= WHAT IS ASKED =
#1 In the film review, copy the stretch from "However, Angstrom is" through "with the blackmailer." word for word.
#2 List every book the film review names as written by its author.

Witless mystery
A cynical nod to Agatha Christie’s locked-room mysteries, Régis Roinsard’s The Translators fails to recognise the complexities and canniness of that storytelling tradition.
Christos Tsiolkas is the author of The Slap, Barracuda and Damascus. He is The Saturday Paper’s film critic.
It remains a cherished memory, the night I spent with a friend in her apartment in Athens, smoking too many cigarettes and staying up until dawn discussing literature and translation. She had told me over dinner that her final-year thesis at university, where she had been studying English literature, was on the crime writer Agatha Christie. Although I avidly devoured Christie’s novels as an adolescent, I had come to accept the academic consensus that they were uninteresting as literature, and were compromised for a contemporary reader by the stench of racism.
I suggested that maybe Christie’s writing translated better in Greek. My friend argued fiercely that I was mistaken, that the sparseness and directness of crime fiction was not lost in translation. Her argument was that the challenge for a translator was to communicate Christie’s colonialism and very British moralism – “The very things that you,” she said, “as a native English speaker, take for granted.” Then she smiled, puffed hard on her cigarette, and gave me a wink. “Though, of course, you read her as an Australian. Maybe you too have to do a little bit of translation to make sense of her work.”
That long-ago conversation came flooding back when I sat down to watch Régis Roinsard’s new film, The Translators, which is about a group of nine translators who are commissioned to work on the final volume of a crime trilogy, Dedalus, that has been a global bestseller. The publisher Eric Angstrom (Lambert Wilson) has sequestered them in the bunker of a luxurious chateau while they complete their work. Their splendid meals are cooked fresh daily, and they have all they need to drink during their downtime.
However, Angstrom is so fearful that the final novel will be leaked onto the internet that the translators have to give up their phones and laptops, are under the surveillance of guards for the entirety of their contract, and are allowed to work on only 20 pages of the novel at a time. For all Angstrom’s careful planning, parts of the novel do find their way onto the web. He starts receiving texts from a blackmailer who threatens to upload the whole manuscript unless the publishers pay a formidable sum of money. The whodunit becomes which of the nine translators is working with the blackmailer.
For the first 20 minutes I was prepared to offer Roinsard and his fellow scriptwriters, Romain Compingt and Daniel Presley, the benefit of the doubt. On the evidence of this film, Roinsard is the most pedestrian of directors. The introduction of the 10 main characters is efficiently, if unimaginatively, set up.
Most puzzling for a crime thriller that self-consciously poses as a knowing and ironic take on literature and celebrity, there is no attempt to develop a distinct style.
The cinematography is flat and dull, and the art direction looks cheap and shoddy. Nevertheless, the premise is so delicious that as a viewer I was prepared to forgive the bland look of the film, eager to see how the mystery was going to play out.

= PROVIDED DATA =
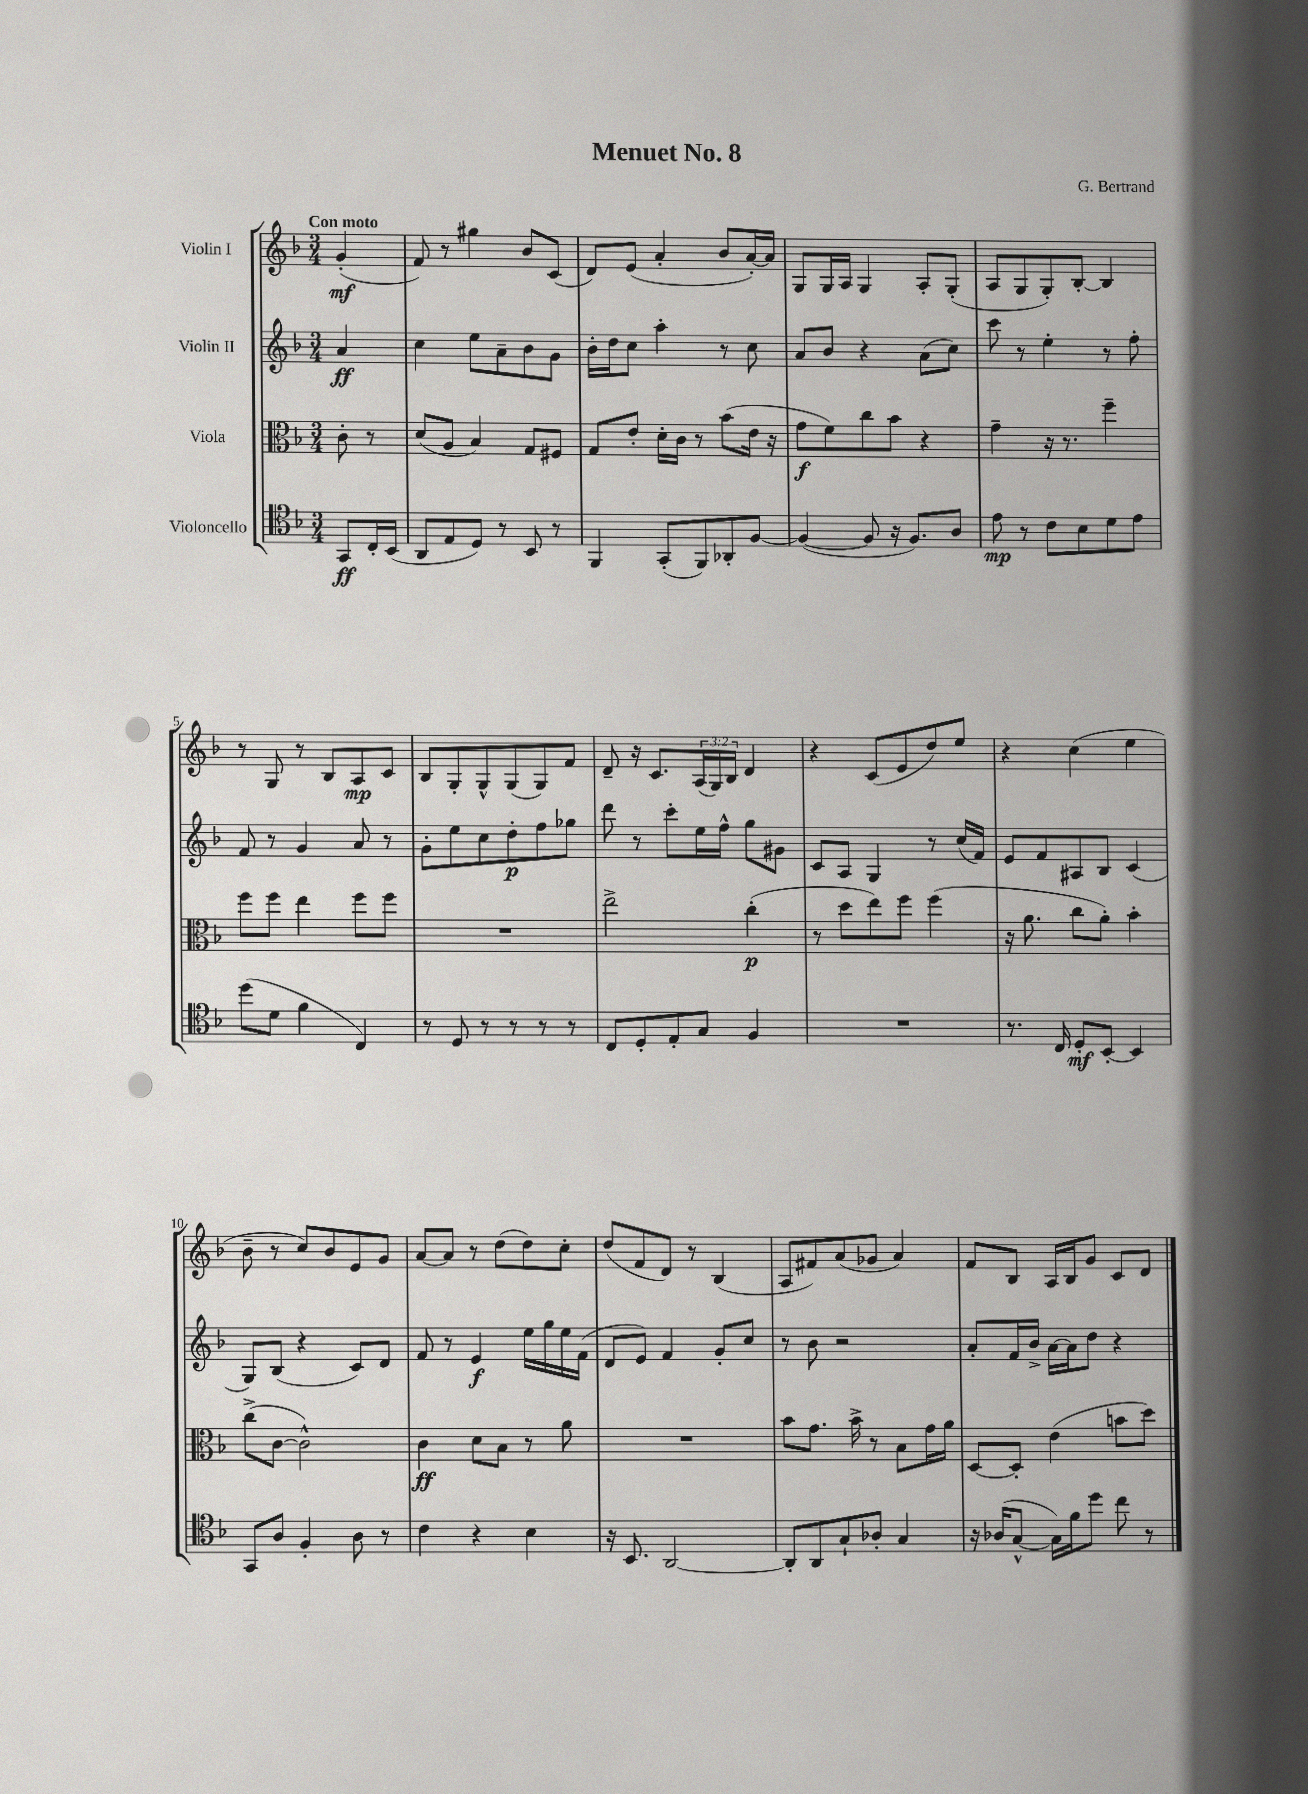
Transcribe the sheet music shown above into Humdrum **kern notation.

= THE RESPONSES =
#1
However, Angstrom is so fearful that the final novel will be leaked onto the internet that the translators have to give up their phones and laptops, are under the surveillance of guards for the entirety of their contract, and are allowed to work on only 20 pages of the novel at a time. For all Angstrom’s careful planning, parts of the novel do find their way onto the web. He starts receiving texts from a blackmailer who threatens to upload the whole manuscript unless the publishers pay a formidable sum of money. The whodunit becomes which of the nine translators is working with the blackmailer.

#2
The Slap
Barracuda
Damascus